Current methods of establishing trust also leave the door wide open for insider threats. Because inside users are pre-defined as safe by the network, malicious or negligent activity like data leaking is less likely to set alarm bells ringing.
Enterprises now have to decide how to say ‘yes’ to transactions when all the information they had in the past isn’t available, or when saying yes brings a level of risk. CARTA accepts that permissions have to be granted within the more fluid criteria of risk and trustworthiness.
Cybersecurity systems therefore have to become smarter, in order to weight variables and make sound – but complex – decisions.
CARTA’s core principles
CARTA treats every network connected system or device as potential sources of breach, so the behaviour of every network asset is continuously assessed for risk and trust. That requires CARTA to be applied across three phases of information security and risk management:
For CARTA to work, data analytics have to be part of the cyber-arsenal, with machine learning offering the most value in terms of finding anomalies.
Security analytics can detect intrusions and infections that might otherwise bypass rules-based prevention systems.
In the US, the average time before a breach is detected is 99 days, at an average cost of remediation of $4 million. By speeding up and automating detection, response time is shortened and costs contained. Machine learning can also help enterprises focus limited resources on events with the highest risk.
CARTA also requires organizations to continuously assess their ecosystem risk. It assumes that partners and trusted vendors assume some responsibility for sustaining a customer’s or client’s cybersecurity and brand reputation.
Major digital partners should only be allowed into an organization’s IT ecosystem after a rigorous security and risk assessment – and should be monitored continuously to assess the risk they might pose in the future.

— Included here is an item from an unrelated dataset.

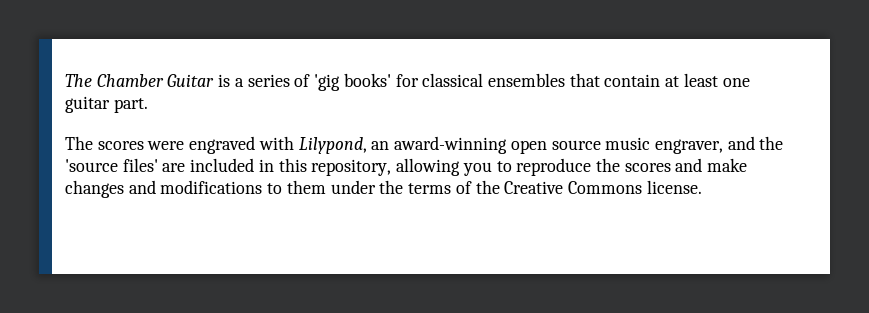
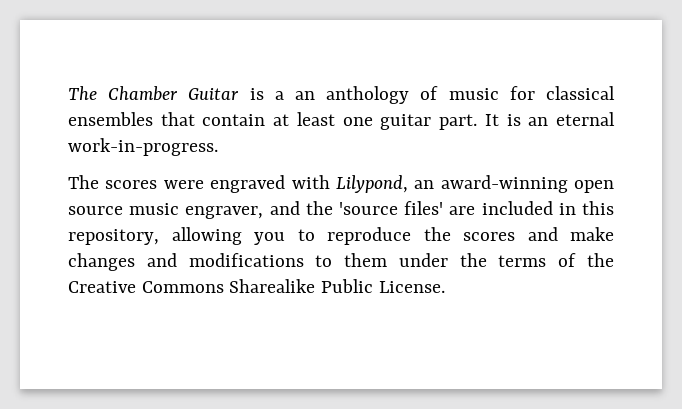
[247,73,391,91] series of 'gig books' -> [295,86,499,104] an anthology of music
(148, 105) none -> [484,112,616,126] [68,138,218,156] It is an eternal work-in-progress.
[646,180,702,194] license. -> [229,279,445,293] Sharealike Public License.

Under a CARTA mindset, compliance and governance are continuously assessed at an enterprise level. Analytics can provide the basis for predictive models around key business risks, and the value of opportunities that might be available if more risk is taken on.
Applying CARTA in real life
Enterprises are already shifting security budgets from legacy tools like firewalls to focus more heavily on machine learning and data analytics.
The early adopters are constantly assessing network data traffic patterns to fine tune security protocols, and building a cybersecurity posture better suited to today’s threat environment.
Driven by dynamic technologies like mobile, Cloud, and IoT, digital transformation of the economy has made binary approaches to threat detection obsolete. Protecting an attack surface that’s constantly expanding – which may not have a perimeter – requires a continuous approach to assessing vulnerability and identifying cyber risks.
CARTA provides a road map for implementing a security program capable of responding to the velocity and volume of new threats, and their fast-changing nature.
Smart Data Loss Prevention solutions can help enterprises realize CARTA’s potential by making data protection and network security more responsive – adapting as they monitor and learn. These new smart systems can also produce more defined data classification rules, and better control access permission by more accurately identifying legitimate users.
As CARTA becomes the norm in cybersecurity, system managers will improve their ability to identify malicious activity and stop cyber-criminals from damaging or stealing data.